Locate the line containing "[161,618,391,634] create_and_add_delegate ->" in the material below. Copy that line and all following lines through the end exactly, omitting any pictures.

★ ★ ★ ★ ★

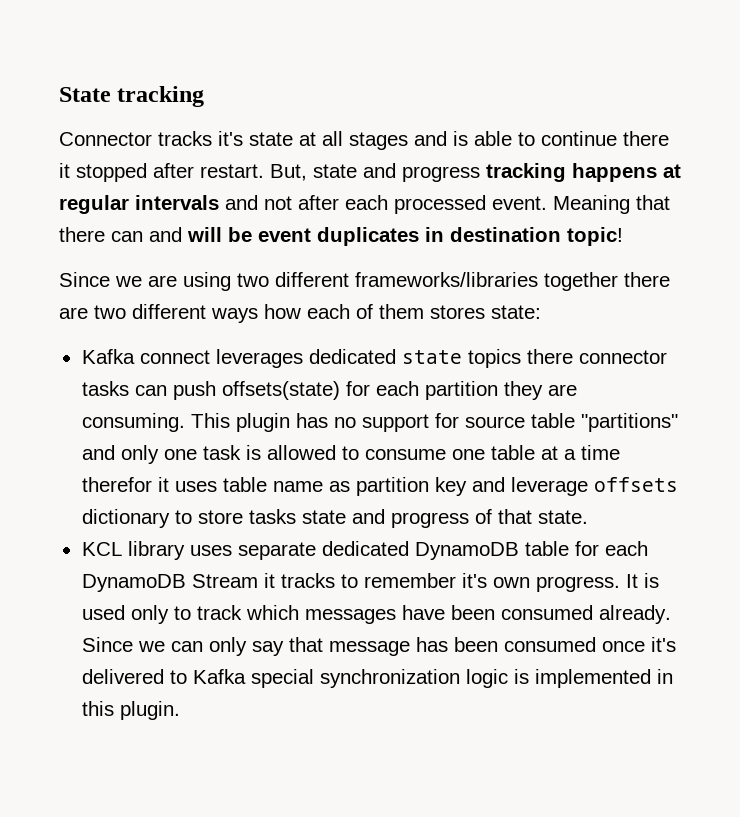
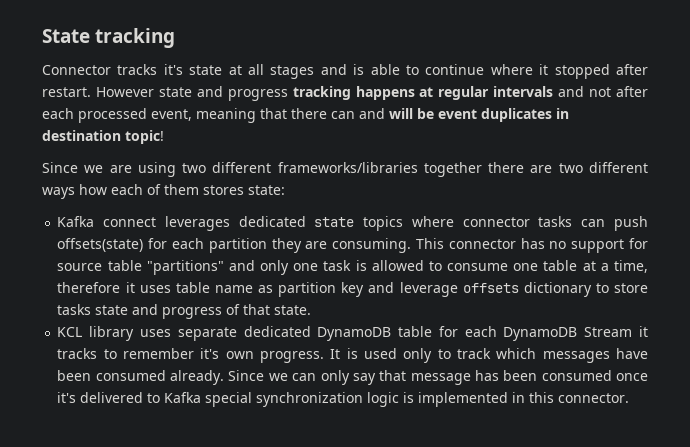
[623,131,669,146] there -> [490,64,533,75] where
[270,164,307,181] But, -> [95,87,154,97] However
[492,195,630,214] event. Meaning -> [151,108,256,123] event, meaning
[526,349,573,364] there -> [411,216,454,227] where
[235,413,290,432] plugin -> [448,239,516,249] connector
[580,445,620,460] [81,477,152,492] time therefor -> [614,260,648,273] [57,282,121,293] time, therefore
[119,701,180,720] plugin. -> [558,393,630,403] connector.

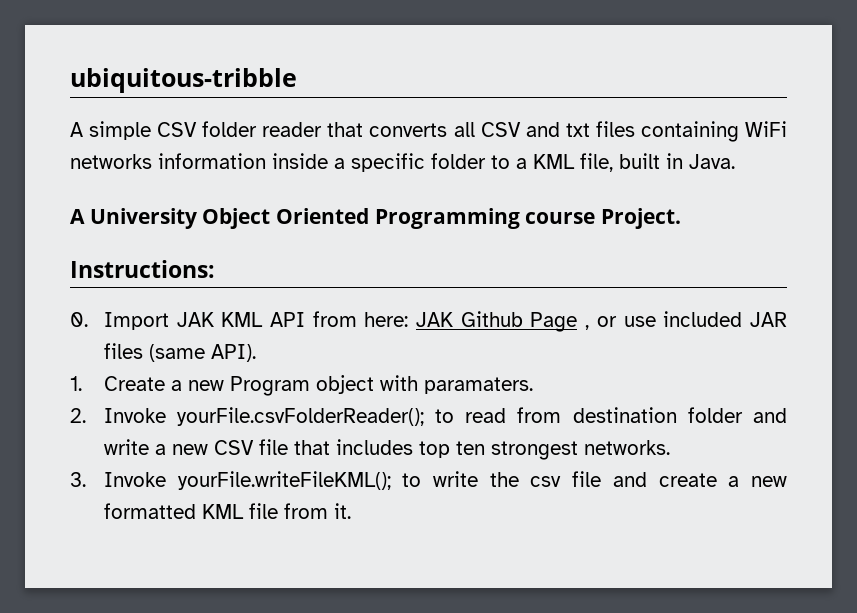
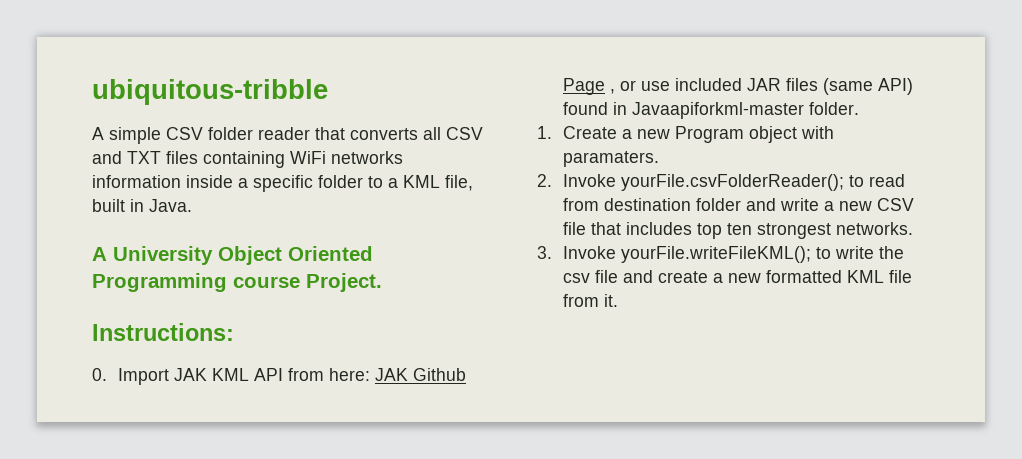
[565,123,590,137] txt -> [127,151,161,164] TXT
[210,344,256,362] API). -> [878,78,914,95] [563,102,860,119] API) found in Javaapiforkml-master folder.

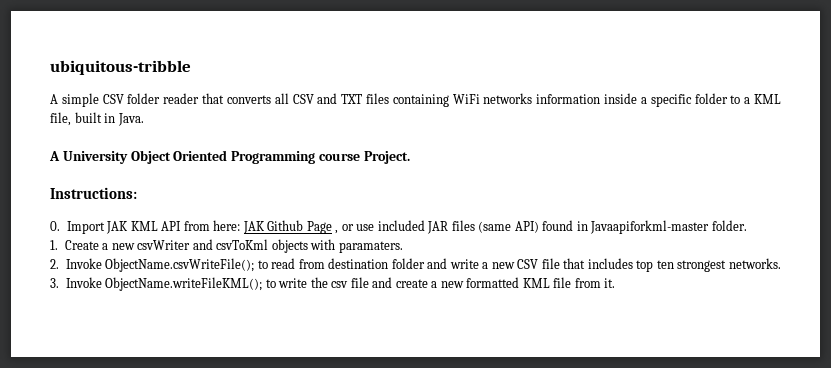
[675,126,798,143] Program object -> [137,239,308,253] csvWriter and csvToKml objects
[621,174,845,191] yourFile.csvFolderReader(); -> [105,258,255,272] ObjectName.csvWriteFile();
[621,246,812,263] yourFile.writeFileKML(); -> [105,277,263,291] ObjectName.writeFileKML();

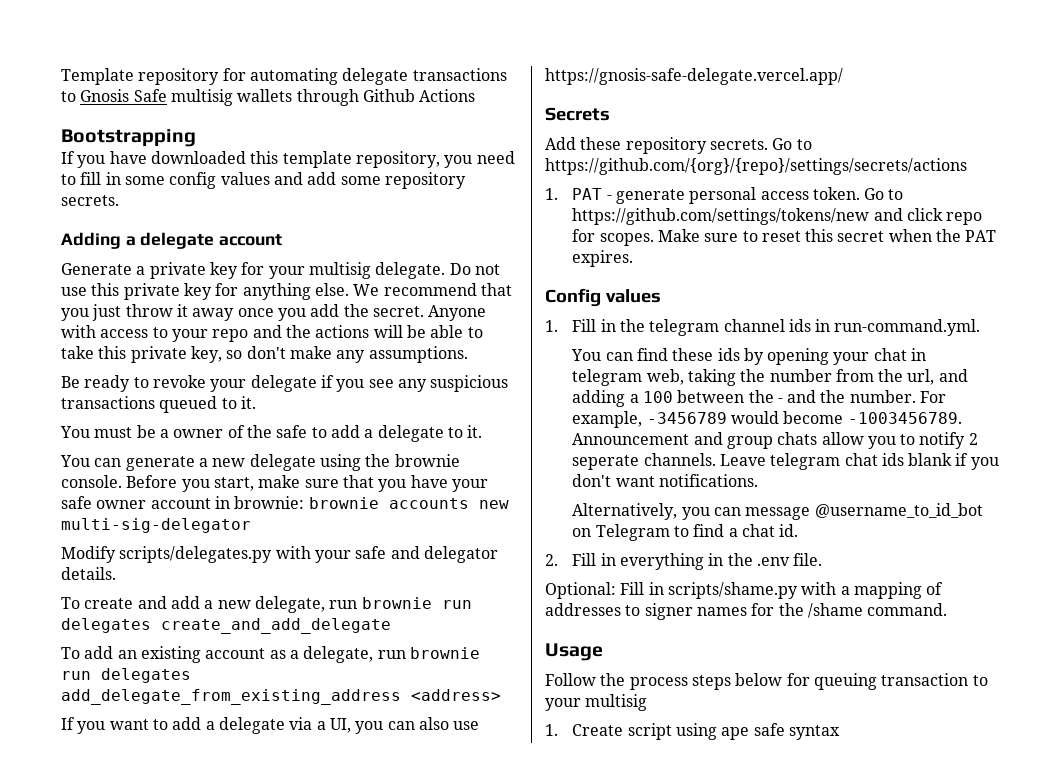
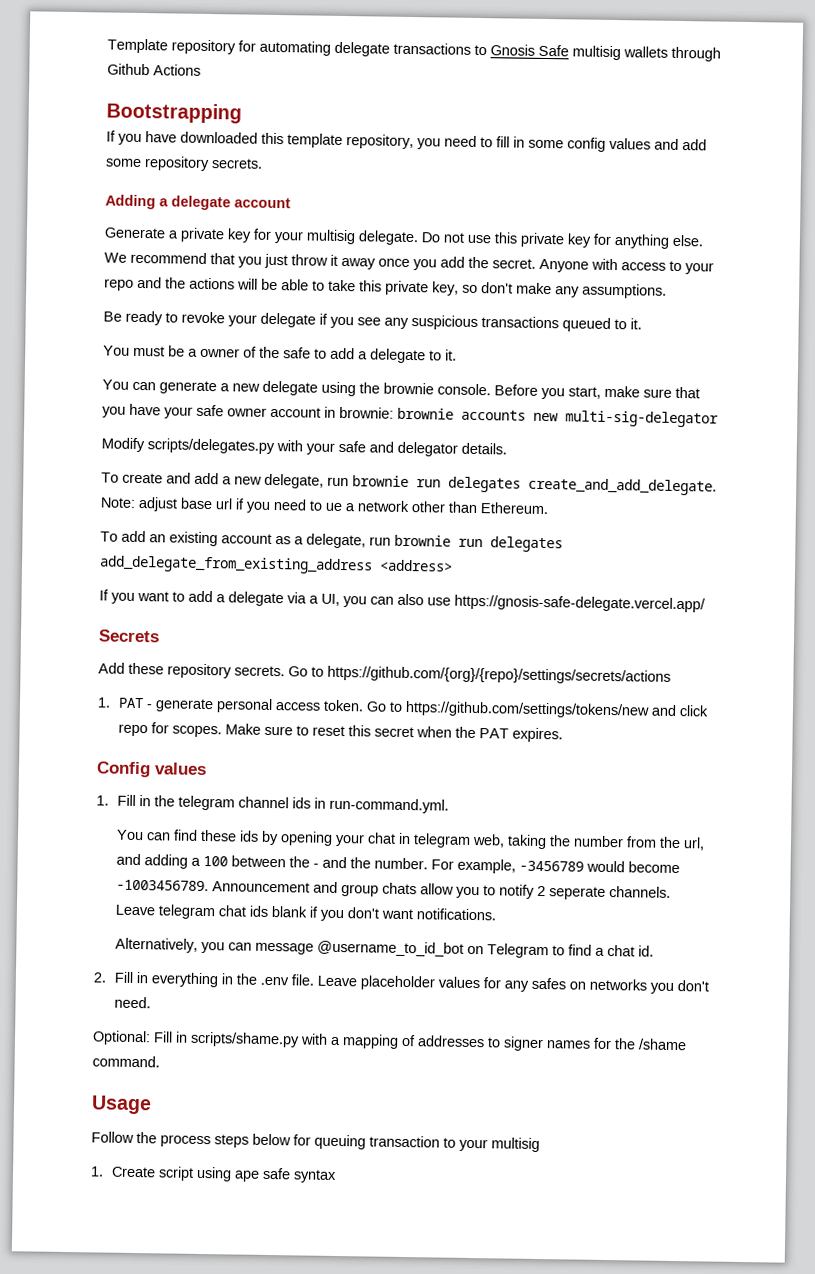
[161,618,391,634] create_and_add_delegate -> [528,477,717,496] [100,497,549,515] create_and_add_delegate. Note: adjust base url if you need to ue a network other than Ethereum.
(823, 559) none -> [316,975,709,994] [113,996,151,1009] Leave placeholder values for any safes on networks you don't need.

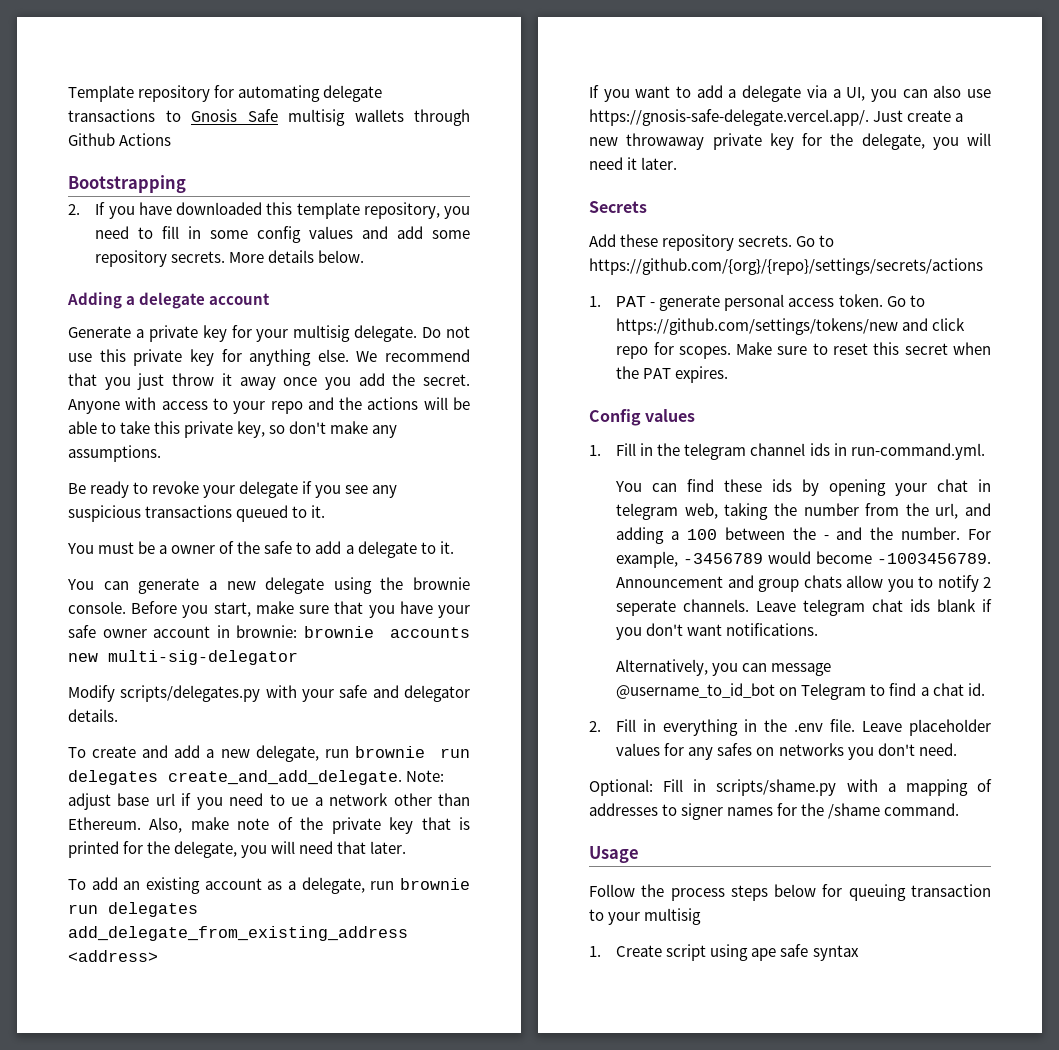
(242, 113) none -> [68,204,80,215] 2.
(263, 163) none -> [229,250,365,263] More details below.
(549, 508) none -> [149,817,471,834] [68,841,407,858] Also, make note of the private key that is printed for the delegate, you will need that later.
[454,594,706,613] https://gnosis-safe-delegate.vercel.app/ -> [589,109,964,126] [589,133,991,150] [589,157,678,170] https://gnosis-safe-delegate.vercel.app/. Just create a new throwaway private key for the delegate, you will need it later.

★ ★ ★ ★ ★

ANSWER TO THIS PROBLEM →
[161,618,391,634] create_and_add_delegate -> [528,477,717,496] [100,497,549,515] create_and_add_delegate. Note: adjust base url if you need to ue a network other than Ethereum.
(823, 559) none -> [316,975,709,994] [113,996,151,1009] Leave placeholder values for any safes on networks you don't need.

(242, 113) none -> [68,204,80,215] 2.
(263, 163) none -> [229,250,365,263] More details below.
(549, 508) none -> [149,817,471,834] [68,841,407,858] Also, make note of the private key that is printed for the delegate, you will need that later.
[454,594,706,613] https://gnosis-safe-delegate.vercel.app/ -> [589,109,964,126] [589,133,991,150] [589,157,678,170] https://gnosis-safe-delegate.vercel.app/. Just create a new throwaway private key for the delegate, you will need it later.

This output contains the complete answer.